Rewrite the interview with Jason Weems starting at "[laughing] Yeah, I" and ending at "in the venue.", putting "inhaler" in place of "nebulizer".

Excerpt to read:
= Beginning of Section =
Jason Weems died in 2017. Literally, flatlined on the floor of a comedy club in Philadelphia. No heartbeat for 5 minutes thanks to a severe asthma attack.
He was (and still is) a rising star in the comedy world after reaching the semi-finals on two seasons of NBC’s “Last Comic Standing” and performing at the Just For Laughs festival in Montreal, and thankfully, his brush with death has only given him more material.
His newest special, which debuted on August 4, is titled “Unknown” in reference to the bizarre way the hospital labeled him on that fateful night.
Weems is also a father of three (and has plenty of material to prove it), so kicking the bucket that day would not only have been a tragic end to a promising career, but would’ve left his sons without a father.
In light of his new special and Grade-A dad material, we sat down with Weems to discuss near-death experiences, his sons’ pediatrician (who moonlights as a DJ), and balancing his roles of comic and father.
Jordan: So the title, “Unknown.” Can you jump into the origins of that a little bit?
Jason: Of course. One of the main themes for the special is I die, May 3rd, 2017.
Hell of a strong start.
[laughing] Yeah, I had a severe asthma attack in Philly, a few minutes into a headline set at a show. There was a doctor in the crowd, but unfortunately, they weren’t able to hook my nebulizer up quickly enough. And the attack was so aggressive that it literally shut down my airways and then ultimately stopped my heart from beating. From what I’m told from third-party people who were there—audience members, bar staff, all that stuff—I literally just coded right there in the venue.
= End of Section =
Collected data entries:
= Beginning of Section =
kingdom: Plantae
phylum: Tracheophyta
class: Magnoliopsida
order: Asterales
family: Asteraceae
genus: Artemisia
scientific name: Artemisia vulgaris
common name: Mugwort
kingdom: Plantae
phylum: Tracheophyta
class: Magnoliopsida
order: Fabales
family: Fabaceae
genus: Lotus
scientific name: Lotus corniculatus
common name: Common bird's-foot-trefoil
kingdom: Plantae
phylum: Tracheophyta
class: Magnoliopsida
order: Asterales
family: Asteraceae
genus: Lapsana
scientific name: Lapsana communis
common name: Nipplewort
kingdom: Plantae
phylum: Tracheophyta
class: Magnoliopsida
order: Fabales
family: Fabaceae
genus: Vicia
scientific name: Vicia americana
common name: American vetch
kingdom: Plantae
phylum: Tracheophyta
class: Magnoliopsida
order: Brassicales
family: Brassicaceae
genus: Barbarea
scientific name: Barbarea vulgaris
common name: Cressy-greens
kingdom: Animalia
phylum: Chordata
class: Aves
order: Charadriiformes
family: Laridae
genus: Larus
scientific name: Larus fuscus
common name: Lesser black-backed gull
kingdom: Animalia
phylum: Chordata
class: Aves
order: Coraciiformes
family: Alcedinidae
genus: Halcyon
= End of Section =
Response:
[laughing] Yeah, I had a severe asthma attack in Philly, a few minutes into a headline set at a show. There was a doctor in the crowd, but unfortunately, they weren’t able to hook my inhaler up quickly enough. And the attack was so aggressive that it literally shut down my airways and then ultimately stopped my heart from beating. From what I’m told from third-party people who were there—audience members, bar staff, all that stuff—I literally just coded right there in the venue.